**Dataset entries:**

+ + +

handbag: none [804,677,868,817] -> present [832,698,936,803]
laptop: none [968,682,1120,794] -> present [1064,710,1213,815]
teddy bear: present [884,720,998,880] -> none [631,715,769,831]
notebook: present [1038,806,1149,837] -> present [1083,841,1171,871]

+ + +

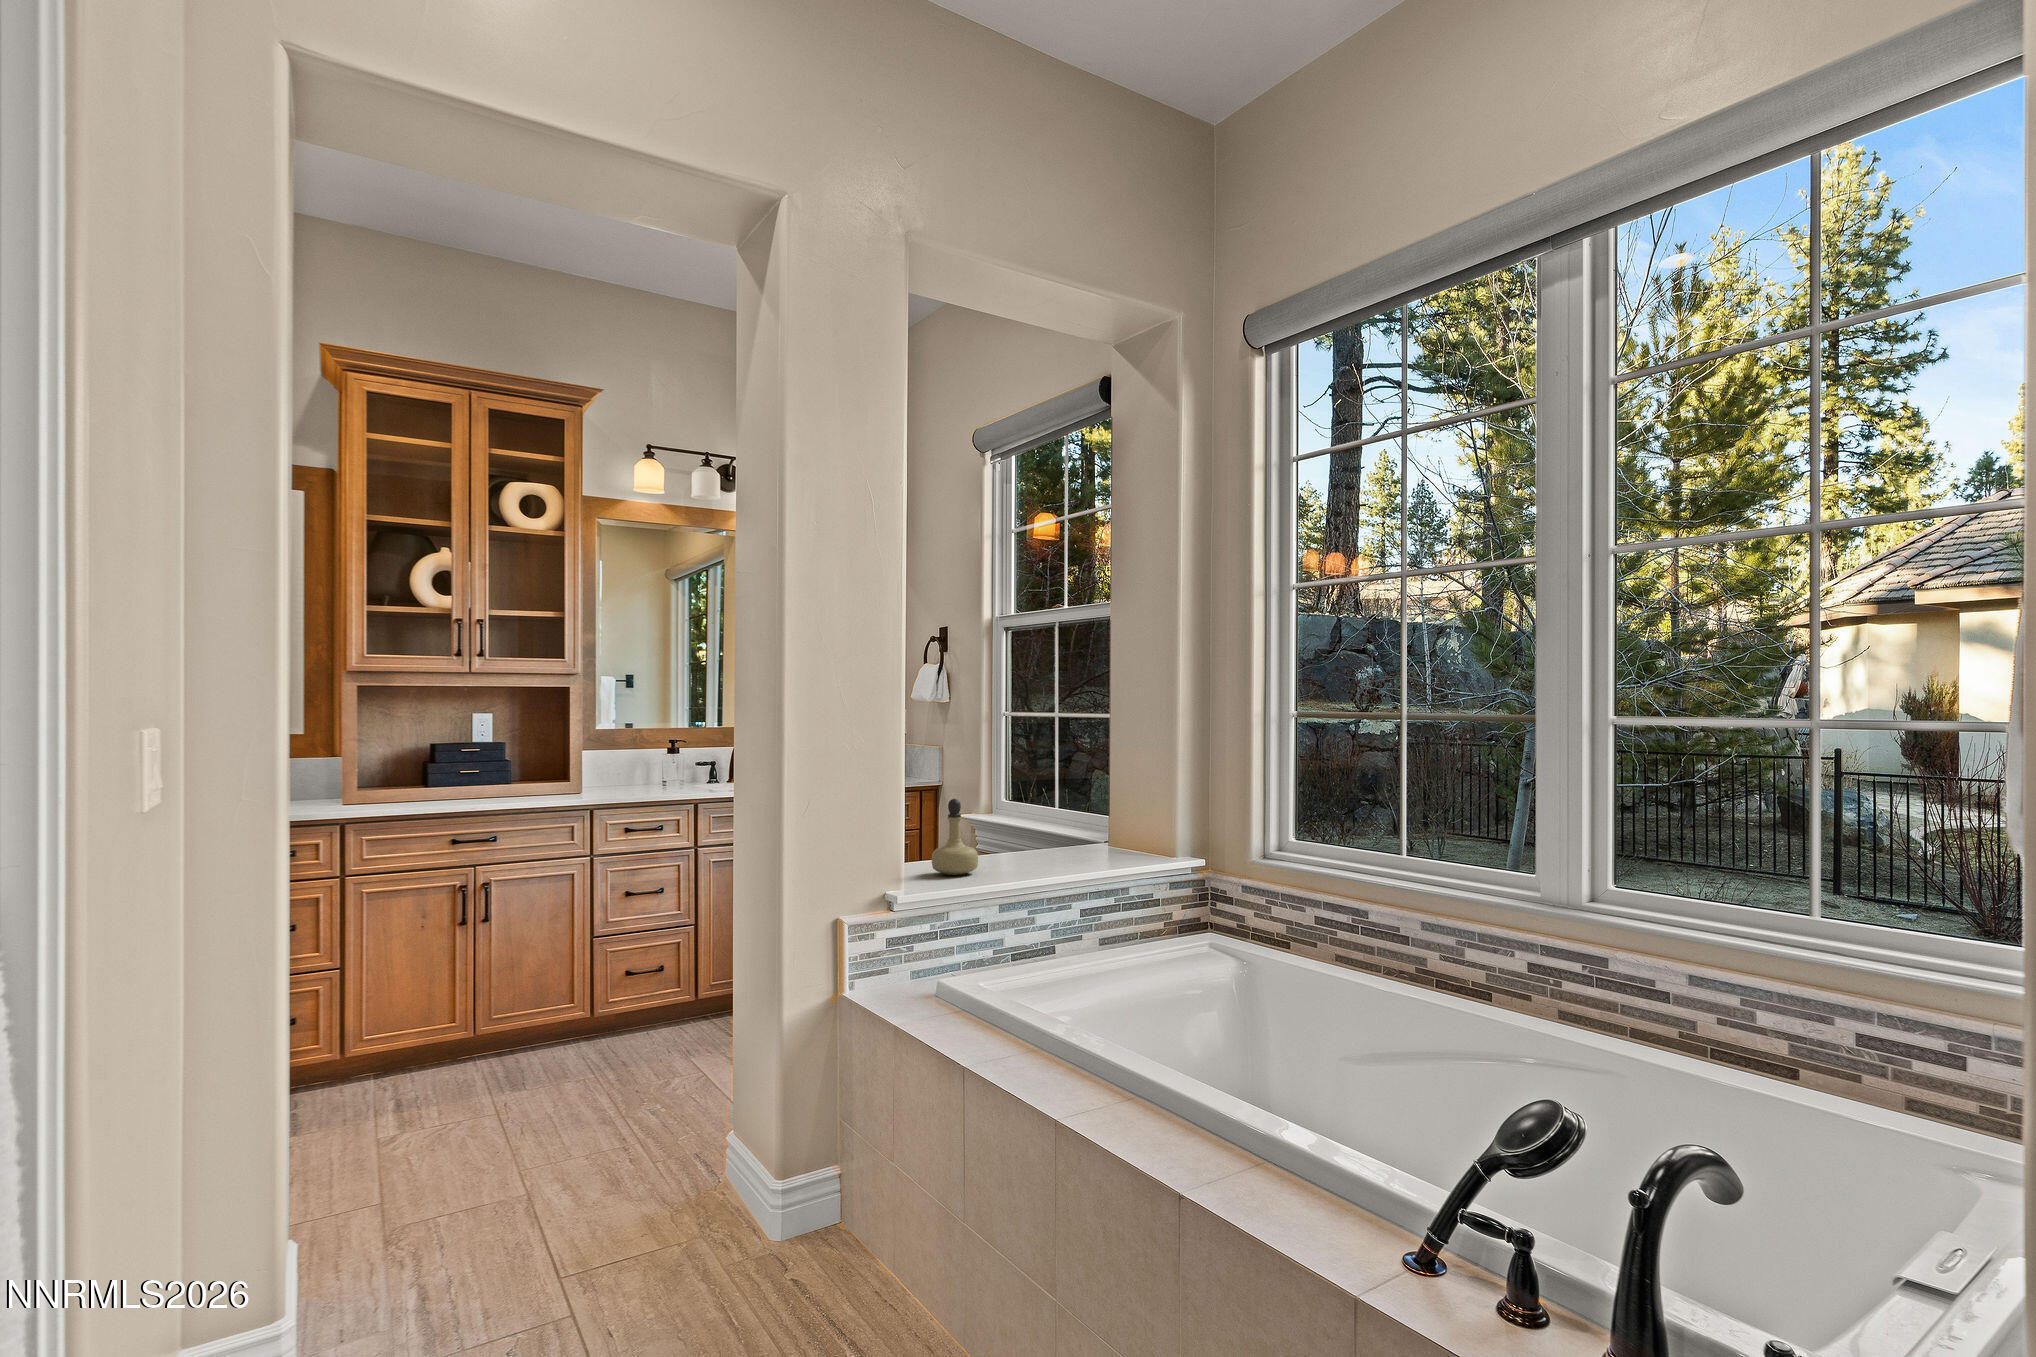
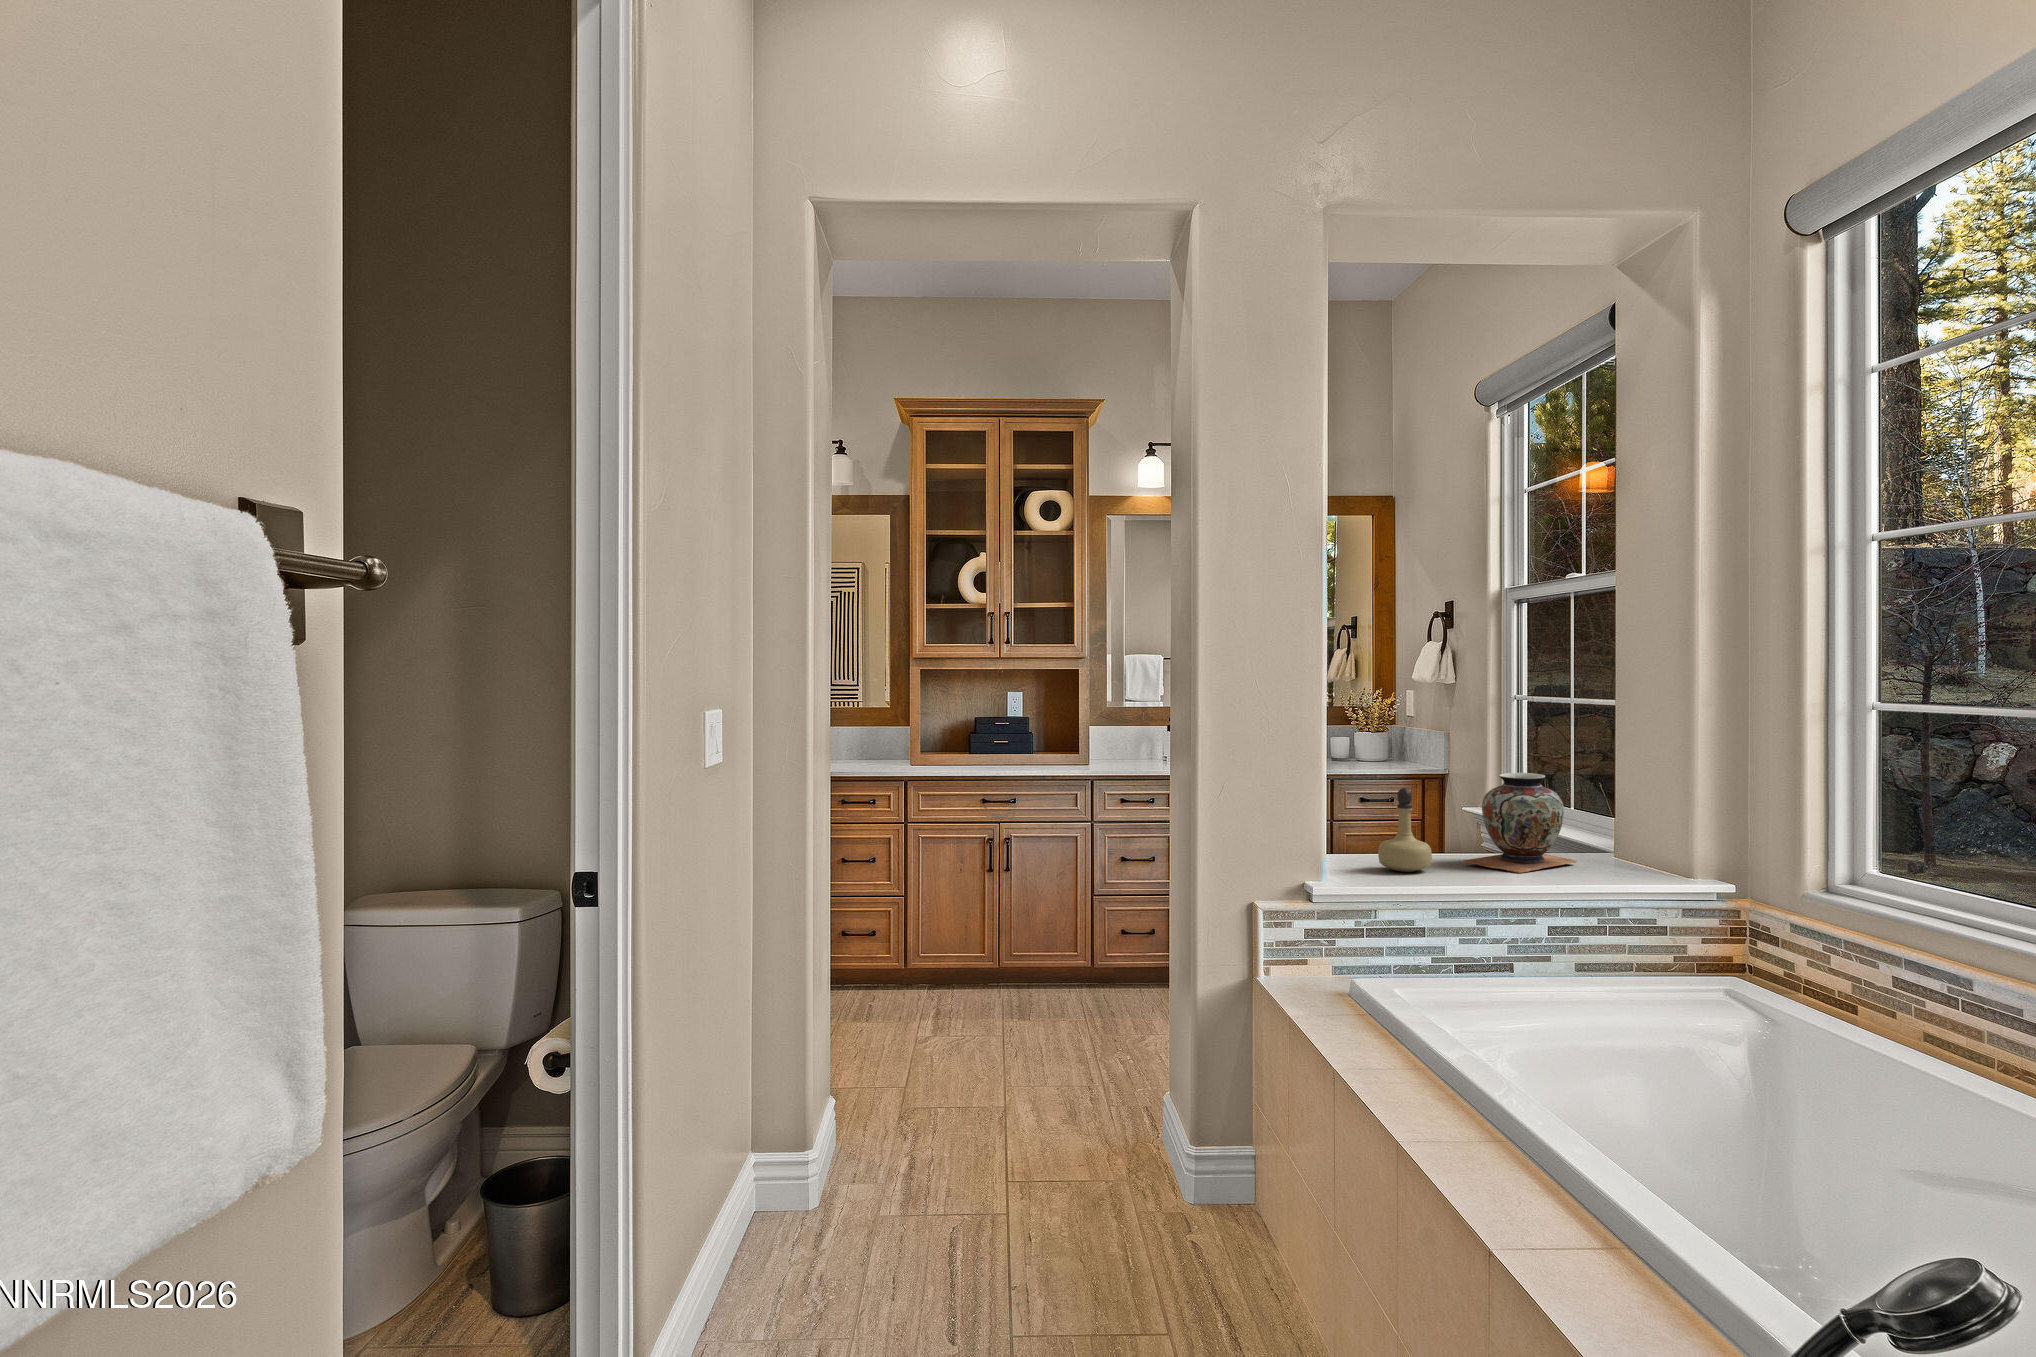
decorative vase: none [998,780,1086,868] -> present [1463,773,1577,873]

+ + +

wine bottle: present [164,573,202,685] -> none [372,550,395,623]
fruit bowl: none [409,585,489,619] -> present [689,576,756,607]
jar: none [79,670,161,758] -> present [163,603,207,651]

+ + +

**Task to complete:** Pull out every line in the data above that has the word "none".

**Written solution:**
handbag: none [804,677,868,817] -> present [832,698,936,803]
laptop: none [968,682,1120,794] -> present [1064,710,1213,815]
teddy bear: present [884,720,998,880] -> none [631,715,769,831]
decorative vase: none [998,780,1086,868] -> present [1463,773,1577,873]
wine bottle: present [164,573,202,685] -> none [372,550,395,623]
fruit bowl: none [409,585,489,619] -> present [689,576,756,607]
jar: none [79,670,161,758] -> present [163,603,207,651]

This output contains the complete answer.